Note that there is no primary key, and the table may contain duplicate rows. Also, equal author_id and viewer_id indicate the same person.

Write an SQL query to find all authors who have viewed at least one of their own articles. The result table should contain a single column named id, representing the author IDs. Return the result table sorted in ascending order by id.

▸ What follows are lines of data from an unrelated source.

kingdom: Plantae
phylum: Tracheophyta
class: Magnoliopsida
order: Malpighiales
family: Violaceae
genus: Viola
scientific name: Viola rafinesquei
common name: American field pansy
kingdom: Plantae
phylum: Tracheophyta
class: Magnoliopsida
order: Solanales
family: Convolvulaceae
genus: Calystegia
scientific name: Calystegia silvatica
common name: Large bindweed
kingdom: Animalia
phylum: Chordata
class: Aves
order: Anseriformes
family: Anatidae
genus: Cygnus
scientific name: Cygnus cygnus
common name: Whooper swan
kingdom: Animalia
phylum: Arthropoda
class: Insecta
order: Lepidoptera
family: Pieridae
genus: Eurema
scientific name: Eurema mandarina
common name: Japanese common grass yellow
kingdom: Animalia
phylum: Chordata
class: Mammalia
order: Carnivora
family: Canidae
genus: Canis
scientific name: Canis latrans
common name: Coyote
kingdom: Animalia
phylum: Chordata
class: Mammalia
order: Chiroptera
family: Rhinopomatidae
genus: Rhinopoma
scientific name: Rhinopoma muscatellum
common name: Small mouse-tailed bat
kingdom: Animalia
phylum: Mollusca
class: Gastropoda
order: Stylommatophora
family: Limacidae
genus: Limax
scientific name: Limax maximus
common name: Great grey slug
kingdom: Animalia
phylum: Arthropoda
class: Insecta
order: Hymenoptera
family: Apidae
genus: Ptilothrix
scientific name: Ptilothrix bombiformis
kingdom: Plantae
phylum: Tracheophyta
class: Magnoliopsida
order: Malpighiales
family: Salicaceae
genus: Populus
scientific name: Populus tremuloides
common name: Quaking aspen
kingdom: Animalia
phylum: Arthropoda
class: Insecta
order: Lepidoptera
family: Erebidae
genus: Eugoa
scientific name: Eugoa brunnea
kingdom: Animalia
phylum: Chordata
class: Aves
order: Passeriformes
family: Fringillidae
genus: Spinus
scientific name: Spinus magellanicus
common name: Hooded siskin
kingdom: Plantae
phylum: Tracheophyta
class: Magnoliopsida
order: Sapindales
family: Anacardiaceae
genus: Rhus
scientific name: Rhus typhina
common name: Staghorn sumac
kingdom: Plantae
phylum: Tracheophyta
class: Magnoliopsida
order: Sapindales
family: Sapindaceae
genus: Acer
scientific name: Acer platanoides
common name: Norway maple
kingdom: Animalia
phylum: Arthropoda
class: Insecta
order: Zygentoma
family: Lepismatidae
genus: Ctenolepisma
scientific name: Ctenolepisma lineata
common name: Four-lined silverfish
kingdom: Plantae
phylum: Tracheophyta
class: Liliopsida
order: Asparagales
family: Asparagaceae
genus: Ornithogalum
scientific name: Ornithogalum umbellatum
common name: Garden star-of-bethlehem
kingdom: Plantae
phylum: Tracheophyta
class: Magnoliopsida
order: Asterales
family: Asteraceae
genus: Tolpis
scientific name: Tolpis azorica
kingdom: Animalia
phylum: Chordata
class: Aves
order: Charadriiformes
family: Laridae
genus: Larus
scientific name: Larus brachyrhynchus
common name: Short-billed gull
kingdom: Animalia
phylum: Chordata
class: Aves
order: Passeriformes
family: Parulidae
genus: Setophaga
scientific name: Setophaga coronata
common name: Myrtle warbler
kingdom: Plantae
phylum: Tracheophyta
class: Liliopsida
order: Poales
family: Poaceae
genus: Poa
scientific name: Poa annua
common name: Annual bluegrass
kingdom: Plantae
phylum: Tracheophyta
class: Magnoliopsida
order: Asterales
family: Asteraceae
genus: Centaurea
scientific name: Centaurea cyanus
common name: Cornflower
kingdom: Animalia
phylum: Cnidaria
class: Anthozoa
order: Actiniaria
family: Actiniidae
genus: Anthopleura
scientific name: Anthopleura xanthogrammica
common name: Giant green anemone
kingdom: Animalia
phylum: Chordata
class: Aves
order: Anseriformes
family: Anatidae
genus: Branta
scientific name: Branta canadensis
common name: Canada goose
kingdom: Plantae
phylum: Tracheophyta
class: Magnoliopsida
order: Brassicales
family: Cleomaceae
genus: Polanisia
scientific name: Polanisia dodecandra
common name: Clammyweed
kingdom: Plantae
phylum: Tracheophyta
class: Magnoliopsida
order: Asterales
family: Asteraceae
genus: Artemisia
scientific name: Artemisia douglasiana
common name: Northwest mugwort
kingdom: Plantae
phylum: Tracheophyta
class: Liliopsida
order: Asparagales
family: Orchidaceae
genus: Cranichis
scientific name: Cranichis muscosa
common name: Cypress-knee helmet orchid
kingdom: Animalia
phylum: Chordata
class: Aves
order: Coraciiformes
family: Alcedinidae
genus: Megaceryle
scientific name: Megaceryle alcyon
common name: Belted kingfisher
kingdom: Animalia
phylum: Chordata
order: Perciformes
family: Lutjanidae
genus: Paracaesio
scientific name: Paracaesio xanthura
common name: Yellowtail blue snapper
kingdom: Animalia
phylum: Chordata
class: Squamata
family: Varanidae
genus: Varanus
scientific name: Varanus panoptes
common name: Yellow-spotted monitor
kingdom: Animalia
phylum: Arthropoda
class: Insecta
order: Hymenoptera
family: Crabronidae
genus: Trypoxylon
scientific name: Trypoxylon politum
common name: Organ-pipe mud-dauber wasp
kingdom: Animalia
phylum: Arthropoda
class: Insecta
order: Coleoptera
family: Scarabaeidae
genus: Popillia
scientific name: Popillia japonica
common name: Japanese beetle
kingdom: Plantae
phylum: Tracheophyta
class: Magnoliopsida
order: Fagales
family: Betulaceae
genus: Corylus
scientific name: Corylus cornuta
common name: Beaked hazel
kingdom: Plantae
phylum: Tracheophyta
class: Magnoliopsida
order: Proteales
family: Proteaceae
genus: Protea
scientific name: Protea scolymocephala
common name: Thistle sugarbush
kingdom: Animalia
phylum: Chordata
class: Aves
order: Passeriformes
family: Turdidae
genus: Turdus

For example, consider the following Views table:

+------------+-----------+-----------+------------+
| article_id | author_id | viewer_id | view_date  |
+------------+-----------+-----------+------------+
| 1          | 3         | 5         | 2019-08-01 |
| 1          | 3         | 6         | 2019-08-02 |
| 2          | 7         | 7         | 2019-08-01 |
| 2          | 7         | 6         | 2019-08-02 |
| 4          | 7         | 1         | 2019-07-22 |
| 3          | 4         | 4         | 2019-07-21 |
| 3          | 4         | 4         | 2019-07-21 |
+------------+-----------+-----------+------------+

The expected output is:

+------+
| id   |
+------+
| 4    |
| 7    |
+------+

In this example, authors with IDs 4 and 7 have viewed their own articles.

Solution


Naive Solution

The most straightforward approach is to iterate through the Views table and check for each row if the author_id is equal to the viewer_id. If they are equal, it means the author viewed their own article. We collect these author IDs and then return them in ascending order, ensuring we only list each author once.

SQL Query

SELECT DISTINCT author_id AS id
FROM Views
WHERE author_id = viewer_id
ORDER BY id;

Big O Analysis

  • Time Complexity: O(N * log(N)) - The DISTINCT operation and ORDER BY might require sorting, giving the N * log(N) complexity. The initial scan is O(N).
  • Space Complexity: O(N) - In the worst-case scenario, where every row satisfies the condition author_id = viewer_id, we would store each distinct author ID.

Optimal Solution

The naive solution is, in most cases, already quite optimal for this problem, given the problem constraints. However, we can ensure efficiency by directly targeting the relevant rows where author_id equals viewer_id.

SQL Query

SELECT DISTINCT author_id AS id
FROM Views
WHERE author_id = viewer_id
ORDER BY id;

Big O Analysis

  • Time Complexity: O(N * log(N)) - Same as the naive solution; the DISTINCT and ORDER BY operations dominate the complexity.
  • Space Complexity: O(N) - Same as the naive solution; proportional to the number of distinct authors viewing their articles.

Edge Cases

  • Empty Table: If the Views table is empty, the query will return an empty result set, which is the correct behavior.
  • No Matching IDs: If no rows satisfy the condition author_id = viewer_id, the query will return an empty result set.
  • Duplicate Rows: The DISTINCT keyword handles duplicate rows effectively, ensuring each author is only listed once.
  • Large Table: For extremely large tables, ensure that appropriate indexes are in place to speed up the query. However, given the problem's purpose and scale, indexing considerations are generally not necessary for interview purposes.